In her first collection of short stories, "death is not an option" young American writer Suzanne Rivecca seems particularly adept at creating characters who find their way to pivotal moments.  Like her, they struggle with their Catholic upbringing.  They also struggle with what are poignantly contemporary struggles; with belonging, identity and self-image.  Near the end of the story Yours will do Nicely, the young female character confronts the recent act of lying to a man for whom she possessed a powerful attraction.  This man recognized her lies and discontinued their relationship.  At the same time, a male "best friend" is next door, seeking solace after she had read aloud from a sex magazine she had found in his apartment, while ostensibly helping him to move.

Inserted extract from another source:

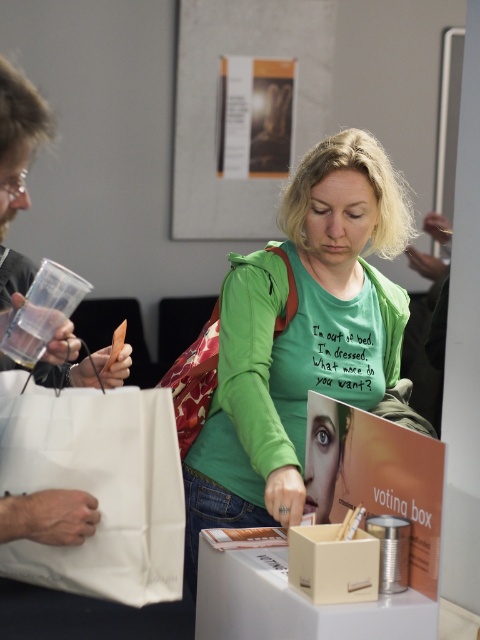
You are standing at the center of the image and want to pick up the white paper bag at left. In which direction should you move to reach it?

The white paper bag at left is located at point (16, 170), so you should move to the left to reach it.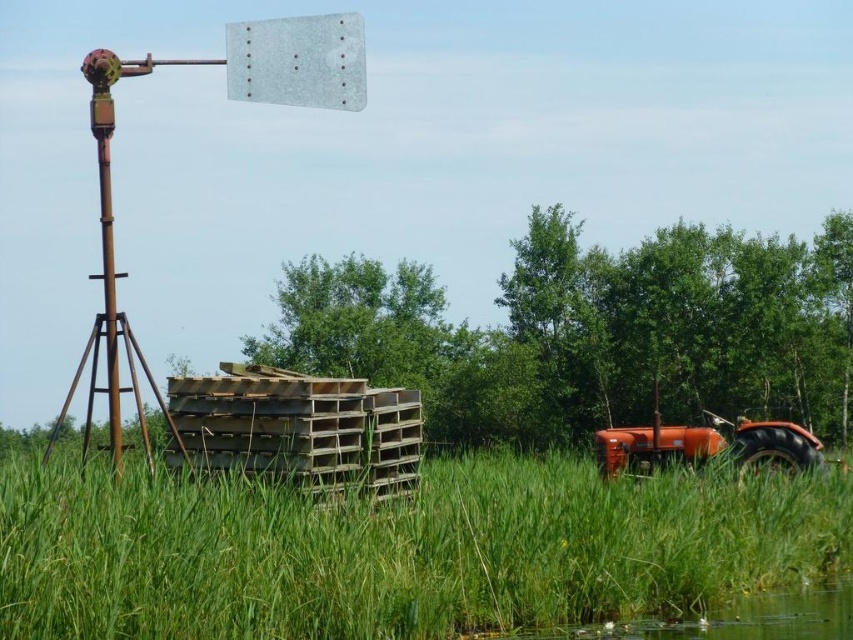
From the picture: Who is positioned more to the left, green grassy at center or orange matte tractor at lower right?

"It was then - sitting alone on the only remaining piece of furniture in Tom's apartment as he jerked off in his bedroom and those kids spun below me, suspended at the end of their long chains like marionettes - that I thought about, for the first time, how I'd lied to Jason.  And I'd known all along, but still the knowledge felt new, and stunning.  The palm-reader thing was true but none of the rest.  I was never anorexic.  Tactless strangers regularly asked me if I was; but I'd always been naturally skinny.  And all I could remember about Catholic school were the hymns and laughing with Rachel all the time and how an ancient priest said, "Just try to be nicer", when I confessed the sin of mocking some poor girl's hair.  The guy at the Rainbow Festival didn't try to rape me.  Maybe he would have, but I never went into his tent with him.  I would never have been that stupid.  And even though I knew these things weren't the exact truth, they were a variation of it, and they felt true as I wrote them down.  And they still felt like the truth - as if on some deeper, irreproachable level, those incidents hatched me like a newborn chick and I'd crawled from the wreckage of them with a bright new face.  They had to have happened, because if they hadn't, how could I explain the unhappy accident of myself?"

It's a pleasure to write these words down, to sense the deepening of experience here, meaning created through shifting connections, disconnections and reconnections.  We all know from hard experience in the trenches of therapy that change is neither linear nor straightforward, or at least we know that change like that never lasts or withstands the challenges of everyday life.  True change emerges like this, erratic and unsteady.  At first it sounds unreal and contradictory, until finally, if we can hold space, a new sense emerges, a deeper albeit less clear sense of things that can endure the challenges of life.  This new sense of being and interconnectedness with life is now flexible enough to allow us to navigate what Dan Siegel calls the river of awareness, which flows between the treacherous regions of rigidity and chaos.

In Part 3, I will complete this series, providing a clinical example related by Jim Duvall in the Hincks-Dellcrest workshop.

Take some time again to reflect on your own experiences, when - in a pivotal moment - a new vista opened up before you, and you walked away with a more mature, less simplified, less rigid or less defensive attitude towards life.




"Their eyes are opened. They are beginning to make out the boundless simplicity of things. And Truth not only invests them with a dawn of hope, but raises on it a renewal of strength and courage." Henri Barbusse, Under Fire.